Yazan: Volkan Şahin

I.

Çatırdayan ateşin başında üç adam oturuyor, ısınmaya çalışıyordu. İçlerinden iki tanesi bir konu hakkında derin bir şekilde sohbet ediyorken üçüncüsü gözlerini ayırmadan, hatta hiç kırpmadan ateşi izliyordu.

“Sonra denizden bir taş yükselmiş ve Tanrı Ülgen ona tutunmuş, oturacak yer bulan Tanrı, yaratma zamanının geldiğini anlamış.” dedi kaba sakallı, kalın kaşlı, başında kürkten yapılma şapkası, sırtında yayıyla oturan. Anlatırken gözleri büyüyor, önlerinde yanan ateşin parıltıları gözlerinden yansıyordu.

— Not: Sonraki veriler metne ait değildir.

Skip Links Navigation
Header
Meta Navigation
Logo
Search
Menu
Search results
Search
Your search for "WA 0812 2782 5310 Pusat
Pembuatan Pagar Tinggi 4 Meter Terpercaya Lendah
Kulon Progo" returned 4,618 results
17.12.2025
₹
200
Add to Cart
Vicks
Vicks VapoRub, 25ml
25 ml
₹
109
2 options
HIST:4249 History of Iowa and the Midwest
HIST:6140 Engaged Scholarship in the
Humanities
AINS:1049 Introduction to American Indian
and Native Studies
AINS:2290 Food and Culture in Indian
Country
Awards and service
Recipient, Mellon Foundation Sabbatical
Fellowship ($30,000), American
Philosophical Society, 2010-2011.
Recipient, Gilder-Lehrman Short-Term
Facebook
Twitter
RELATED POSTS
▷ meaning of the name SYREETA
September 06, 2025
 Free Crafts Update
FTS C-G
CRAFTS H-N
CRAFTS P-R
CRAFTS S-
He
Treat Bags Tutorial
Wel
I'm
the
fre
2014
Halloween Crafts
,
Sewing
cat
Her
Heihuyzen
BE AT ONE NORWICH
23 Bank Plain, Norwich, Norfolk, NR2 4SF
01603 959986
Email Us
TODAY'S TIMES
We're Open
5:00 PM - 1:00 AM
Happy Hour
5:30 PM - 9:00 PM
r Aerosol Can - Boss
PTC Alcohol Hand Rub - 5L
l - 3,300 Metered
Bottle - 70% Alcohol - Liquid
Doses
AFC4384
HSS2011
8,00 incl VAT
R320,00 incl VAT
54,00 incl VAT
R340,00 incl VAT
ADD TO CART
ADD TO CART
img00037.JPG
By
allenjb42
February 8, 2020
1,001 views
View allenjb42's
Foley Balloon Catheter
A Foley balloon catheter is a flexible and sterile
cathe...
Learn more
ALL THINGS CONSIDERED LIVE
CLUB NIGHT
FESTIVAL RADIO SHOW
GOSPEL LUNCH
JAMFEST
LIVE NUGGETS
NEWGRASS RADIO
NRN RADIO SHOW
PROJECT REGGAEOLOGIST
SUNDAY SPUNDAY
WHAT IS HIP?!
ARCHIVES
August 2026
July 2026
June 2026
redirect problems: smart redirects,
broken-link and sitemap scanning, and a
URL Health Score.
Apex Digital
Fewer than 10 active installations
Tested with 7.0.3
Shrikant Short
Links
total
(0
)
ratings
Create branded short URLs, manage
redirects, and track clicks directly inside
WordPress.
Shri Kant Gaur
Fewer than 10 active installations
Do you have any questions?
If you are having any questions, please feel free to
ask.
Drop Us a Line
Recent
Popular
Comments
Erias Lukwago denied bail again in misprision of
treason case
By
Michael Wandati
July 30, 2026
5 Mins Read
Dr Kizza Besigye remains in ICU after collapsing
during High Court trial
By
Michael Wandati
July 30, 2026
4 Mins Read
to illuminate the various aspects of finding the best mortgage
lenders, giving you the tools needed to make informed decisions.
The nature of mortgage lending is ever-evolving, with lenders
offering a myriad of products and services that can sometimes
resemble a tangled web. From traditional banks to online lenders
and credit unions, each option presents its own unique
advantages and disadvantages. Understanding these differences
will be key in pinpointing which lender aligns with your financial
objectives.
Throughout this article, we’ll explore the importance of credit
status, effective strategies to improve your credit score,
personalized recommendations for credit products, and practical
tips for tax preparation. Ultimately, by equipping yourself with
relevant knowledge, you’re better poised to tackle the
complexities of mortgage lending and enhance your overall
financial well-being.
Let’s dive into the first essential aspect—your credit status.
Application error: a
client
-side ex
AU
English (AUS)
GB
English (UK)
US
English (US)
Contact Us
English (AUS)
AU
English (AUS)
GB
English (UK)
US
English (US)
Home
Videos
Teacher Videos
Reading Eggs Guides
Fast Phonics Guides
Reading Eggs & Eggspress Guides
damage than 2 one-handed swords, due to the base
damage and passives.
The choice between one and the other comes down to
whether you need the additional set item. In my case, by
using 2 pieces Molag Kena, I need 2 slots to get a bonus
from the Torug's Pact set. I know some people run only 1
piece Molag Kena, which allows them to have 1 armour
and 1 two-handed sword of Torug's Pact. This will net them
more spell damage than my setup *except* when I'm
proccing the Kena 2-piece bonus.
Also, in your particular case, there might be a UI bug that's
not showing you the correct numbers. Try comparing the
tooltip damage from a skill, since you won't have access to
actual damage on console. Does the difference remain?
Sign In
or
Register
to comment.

Ötekisi “Yaratılsın yer!” diye bağırdı aniden, elleriyle yeri göstererek. “Yaratılsın gök!” diye bağırdı tekrar, gökyüzünü göstererek.
Sustular ve ateşi izlemeye başladılar.

“De ki hep, yaptım oldu. Başka bir şey söyleme. Hele ki yaratırken, yaptım olmadı, deme.” diye mırıldandı en başından beri sessiz sessiz oturan. İnce bıyıklı ve çenesinde sakallı yüzünü ateşten ayırıp diğerlerinin yüzlerini inceledi. Uzun süre bakıştılar sadece, en sonunda “Bir gün Tanrı Ülgen’i bulacağım.” dedi.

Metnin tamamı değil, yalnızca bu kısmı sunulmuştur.